For its part, ASX said it suspended iSignthis shares - which had increased tenfold during 2019 - so that it could review after a group of market research raised concerns about disclosure, governance and the structure of the company's shareholders.
In December 2019, iSignthis initiated legal proceedings against the exchange, arguing that the suspension was illegal. So, this April, he requested an injunction that would prevent ASX from issuing a 41-page report claiming that iSignthis had broken the law. But she was rejected by the court.
The report published by ASX
In the report, released April 30, ASX stated that iSignthis has issued 336 million shares, or "milestones", for the directors and executives of the company after signing four unusual contracts, outside of its core business, which are not were made public until long after.
"If ASX were to restore ISX shares in trading now, it would allow holders of Milestone Shares to sell them immediately on the market and to renounce proceeds in circumstances where there are serious questions to answer about the legitimacy of their problem," concludes the report.

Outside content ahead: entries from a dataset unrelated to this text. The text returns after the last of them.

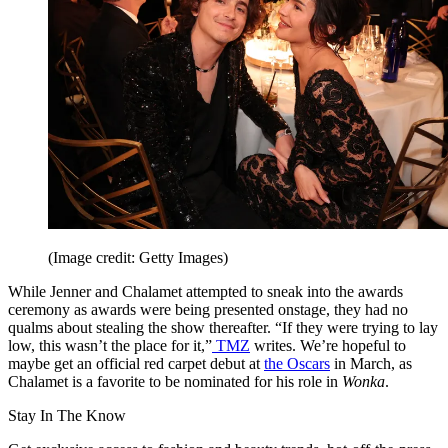
(Image credit: Getty Images)
While Jenner and Chalamet attempted to sneak into the awards
ceremony as awards were being presented onstage, they had no
qualms about stealing the show thereafter. “If they were trying to lay
low, this wasn’t the place for it,”
TMZ
writes. We’re hopeful to
maybe get an official red carpet debut at
the Oscars
in March, as
Chalamet is a favorite to be nominated for his role in
Wonka
.
Stay In The Know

In a statement, Karantzis said: "the board of ISX rejects the ASX Statement of Reasons, which it regards as a fundamentally incorrect document which constitutes a series of erroneous conclusions based on incorrectly factual information and assumptions."
The information newspaper CoinDesk asked ASX to comment on Karantzis' new allegations. A spokesman declined to respond to the allegations, but said the exchange was made aware that there was some type of relationship between iSignthis and NSX only in February, more than five months after the suspension of ISX actions.